Le gouvernement Barnier a-t-il un avenir ?
Au fond, c’est la question la plus urgente. On peut, en effet, se demander ce qui va se passer après la déclaration de politique générale de M. Barnier, à l’Assemblée nationale. D’abord, on peut se demander si la motion de censure qui a tout lieu d’être proposée par les députés de gauche ou par ceux d’extrême droite ne va pas être adoptée, ce qui entraînerait, presque dès sa nomination, la démission du gouvernement. Cela inscrit le gouvernement Barnier dans une sorte de précarité. Après tout, une telle expérience ne ferait peut-être pas de mal à la droite, qui a tellement l’habitude de régner sur notre pays comme sur un pays conquis qu’elle a, depuis longtemps, fini par perdre le sens même de la notion de démocratie.

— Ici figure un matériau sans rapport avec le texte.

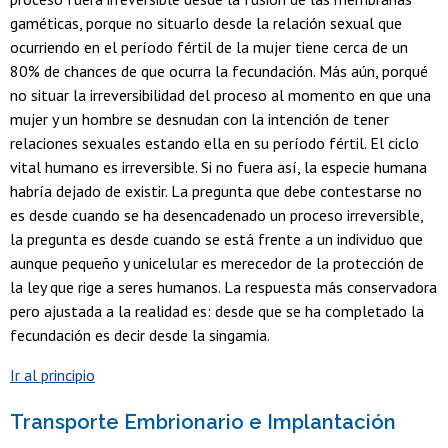
gaméticas, porque no situarlo desde la relación sexual que
ocurriendo en el período fértil de la mujer tiene cerca de un
80% de chances de que ocurra la fecundación. Más aún, porqué
no situar la irreversibilidad del proceso al momento en que una
mujer y un hombre se desnudan con la intención de tener
relaciones sexuales estando ella en su período fértil. El ciclo
vital humano es irreversible. Si no fuera así, la especie humana
habría dejado de existir. La pregunta que debe contestarse no
es desde cuando se ha desencadenado un proceso irreversible,
la pregunta es desde cuando se está frente a un individuo que
aunque pequeño y unicelular es merecedor de la protección de
la ley que rige a seres humanos. La respuesta más conservadora
pero ajustada a la realidad es: desde que se ha completado la
fecundación es decir desde la singamia.
Ir al principio
Transporte Embrionario e Implantación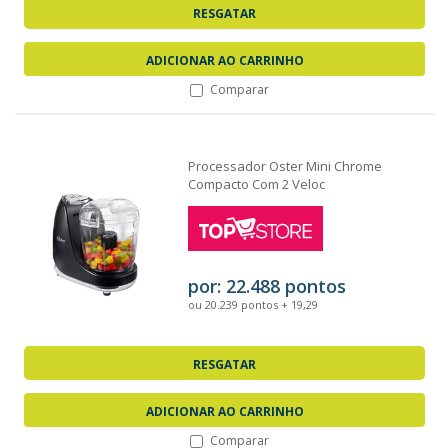
RESGATAR
ADICIONAR AO CARRINHO
Comparar
Processador Oster Mini Chrome
Compacto Com 2 Veloc
por: 22.488 pontos
ou 20.239 pontos + 19,29
RESGATAR
ADICIONAR AO CARRINHO
Comparar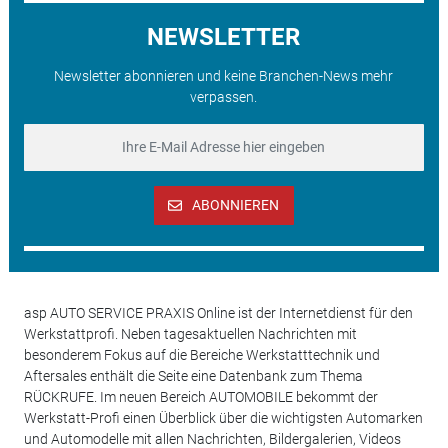
NEWSLETTER
Newsletter abonnieren und keine Branchen-News mehr
verpassen.
ABONNIEREN
asp AUTO SERVICE PRAXIS Online ist der Internetdienst für den
Werkstattprofi. Neben tagesaktuellen Nachrichten mit
besonderem Fokus auf die Bereiche Werkstatttechnik und
Aftersales enthält die Seite eine Datenbank zum Thema
RÜCKRUFE. Im neuen Bereich AUTOMOBILE bekommt der
Werkstatt-Profi einen Überblick über die wichtigsten Automarken
und Automodelle mit allen Nachrichten, Bildergalerien, Videos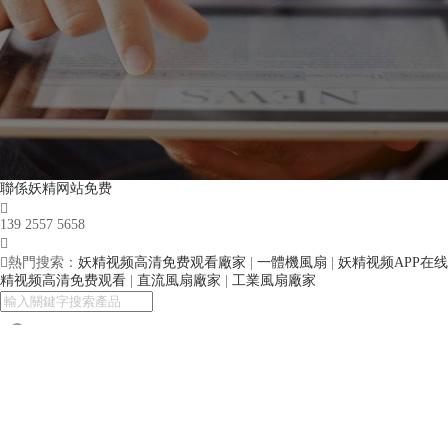
聯係妖精网站免费

139 2557 5658


熱門搜索：
妖精视频高清免费观看廠家
|
一體機風扇
|
妖精视频APP在
精视频高清免费观看
|
直流風扇廠家
|
工業風扇廠家

英文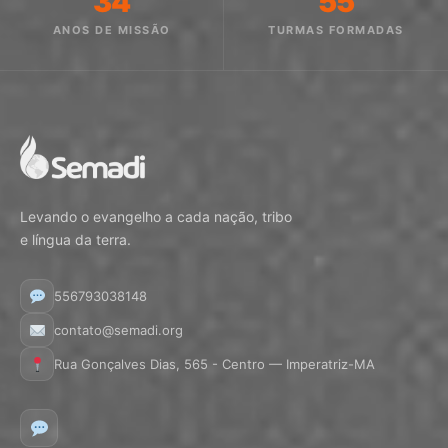
34
55
ANOS DE MISSÃO
TURMAS FORMADAS
Levando o evangelho a cada nação, tribo
e língua da terra.
556793038148
contato@semadi.org
Rua Gonçalves Dias, 565 - Centro — Imperatriz-MA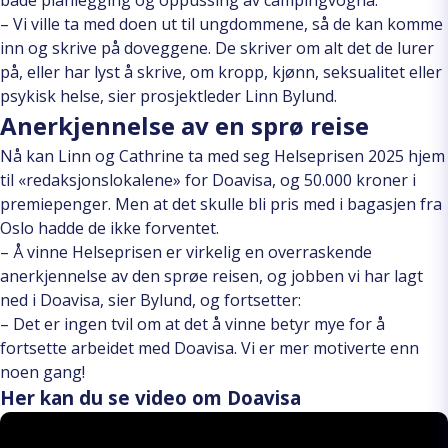
både planlegging og oppussing av campingvogna.
– Vi ville ta med doen ut til ungdommene, så de kan komme
inn og skrive på doveggene. De skriver om alt det de lurer
på, eller har lyst å skrive, om kropp, kjønn, seksualitet eller
psykisk helse, sier prosjektleder Linn Bylund.
Anerkjennelse av en sprø reise
Nå kan Linn og Cathrine ta med seg Helseprisen 2025 hjem
til «redaksjonslokalene» for Doavisa, og 50.000 kroner i
premiepenger. Men at det skulle bli pris med i bagasjen fra
Oslo hadde de ikke forventet.
– Å vinne Helseprisen er virkelig en overraskende
anerkjennelse av den sprøe reisen, og jobben vi har lagt
ned i Doavisa, sier Bylund, og fortsetter:
– Det er ingen tvil om at det å vinne betyr mye for å
fortsette arbeidet med Doavisa. Vi er mer motiverte enn
noen gang!
Her kan du se video om Doavisa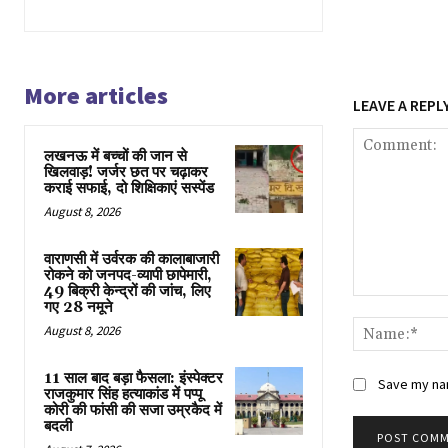
More articles
LEAVE A REPL
लखनऊ में बच्चों की जान से
खिलवाड़! जर्जर छत पर चढ़ाकर
कराई सफाई, दो शिक्षिकाएं सस्पेंड
August 8, 2026
वाराणसी में उर्वरक की कालाबाजारी
रोकने को जनपद-व्यापी छापेमारी,
49 बिक्री केन्द्रों की जांच, लिए
Comment:
गए 28 नमूने
August 8, 2026
11 साल बाद बड़ा फैसला: इंस्पेक्टर
Save my nam
राजकुमार सिंह हत्याकांड में पप्पू
कोरी की फांसी की सजा उम्रकैद में
बदली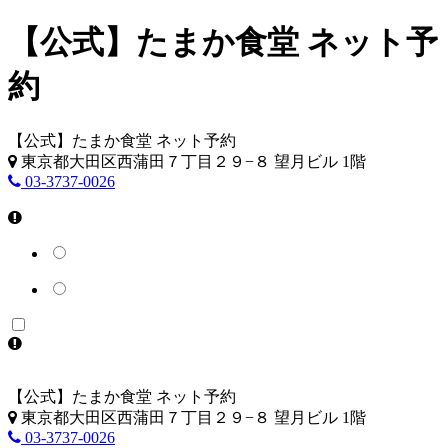
【公式】たまか食堂 ネット予
約
【公式】たまか食堂 ネット予約
東京都大田区西蒲田７丁目２９−８ 望月ビル 1階
03-3737-0026
【公式】たまか食堂 ネット予約
東京都大田区西蒲田７丁目２９−８ 望月ビル 1階
03-3737-0026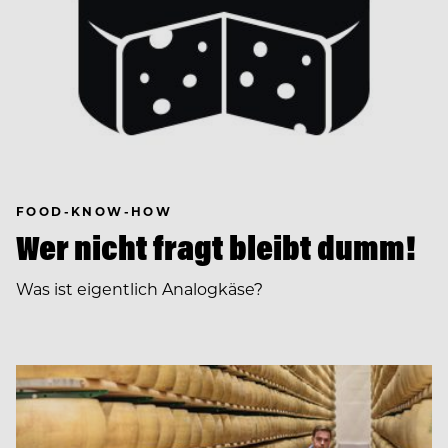
FOOD-KNOW-HOW
Wer nicht fragt bleibt dumm!
Was ist eigentlich Analogkäse?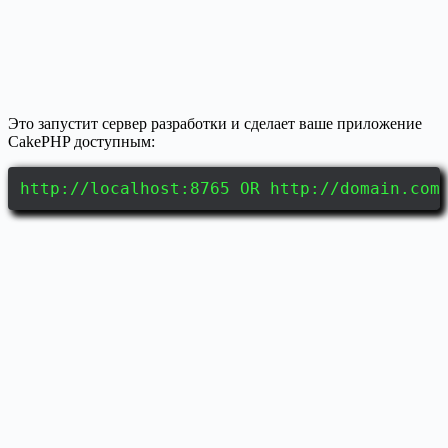
Это запустит сервер разработки и сделает ваше приложение
CakePHP доступным:
http://localhost:8765 OR http://domain.com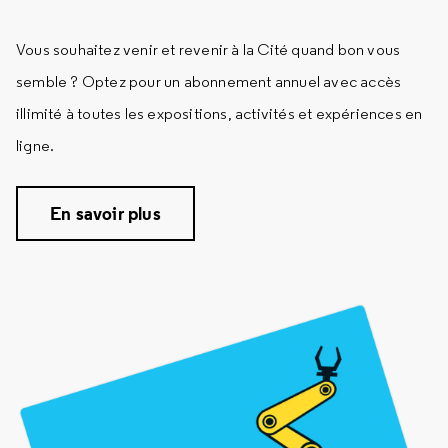
Vous souhaitez venir et revenir à la Cité quand bon vous
semble ? Optez pour un abonnement annuel avec accès
illimité à toutes les expositions, activités et expériences en
ligne.
En savoir plus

Mais il faut réfléchir plus loin. Même si la motion de censure n’était pas adoptée et si ce gouvernement survivait à la rentrée parlementaire, les conflits entre tendances sont tels en son sein même qu’il finirait, sans doute, à plus ou moins brève échéance, par exploser. Comment mettre dans une même équipe gouvernementale des partisans d’une droite dure comme B. Retailleau et des tenants d’une droite plus tournée vers l’illusion d’une droite sociale comme des partisans de F. Bayrou tels que N. Delattre (Parti radical) ou G. Darrieusecq (MODEM) ? Cette rhétorique, désormais rabâchée, du « en même temps » macronien montrerait vite qu’il ne s’agit que d’une fiction, d’une histoire que l’on raconte aux petits enfants de la politique pour les aider à s’endormir et leur faire laisser les grandes personnes s’occuper des choses sérieuses. S’il n’est pas détruit au moment même de son départ, l’avenir du gouvernement Barnier est conditionné par le vote du budget, ainsi que par les premières mesures sociales qu’il sera amené à prendre et aux manifestations de mécontentement qu’elles entraîneront. Sans compter que, très vite aussi, ce gouvernement risque d’être bien obligé de se soumettre aux quatre, cinq ou six volontés du R.N. et de l’extrême droite. La fameuse formule de Gambetta s’opposant au président MacMahon en 1877, « se soumettre ou se démettre », risque, à présent, de retrouver toute sa signification.